*PROBLEM DETAILS:* Reproduce every line of text in the records below character for character, and leave the pictures out of your answer.

Page images and the text extracted from them
————————
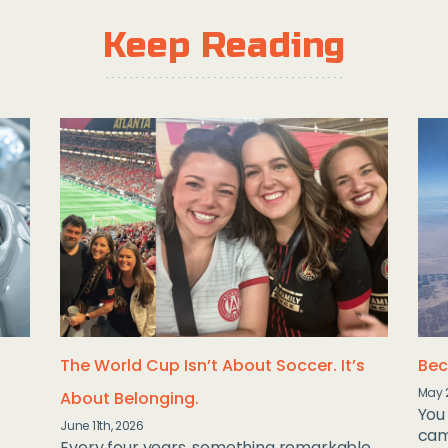
Keep Reading
The World Cup Isn’t About Soccer. It’s
Bec
May 
About Belonging.
You 
June 11th, 2026
camp
Every four years, something remarkable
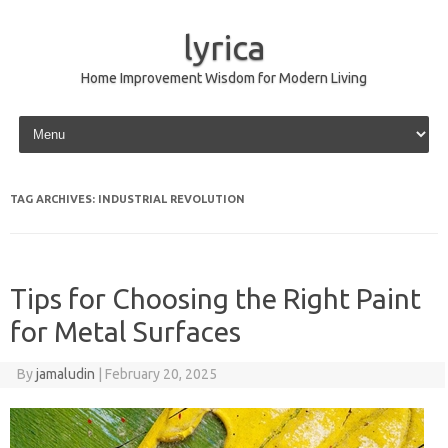
lyrica
Home Improvement Wisdom for Modern Living
Skip to content
TAG ARCHIVES:
INDUSTRIAL REVOLUTION
Tips for Choosing the Right Paint
for Metal Surfaces
By
jamaludin
|
February 20, 2025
————————
*RESULT FOR THIS EXERCISE:*
Keep Reading
The World Cup Isn’t About Soccer. It’s
Bec
May 
About Belonging.
You 
June 11th, 2026
camp
Every four years, something remarkable
lyrica
Home Improvement Wisdom for Modern Living
Skip to content
TAG ARCHIVES:
INDUSTRIAL REVOLUTION
Tips for Choosing the Right Paint
for Metal Surfaces
By
jamaludin
|
February 20, 2025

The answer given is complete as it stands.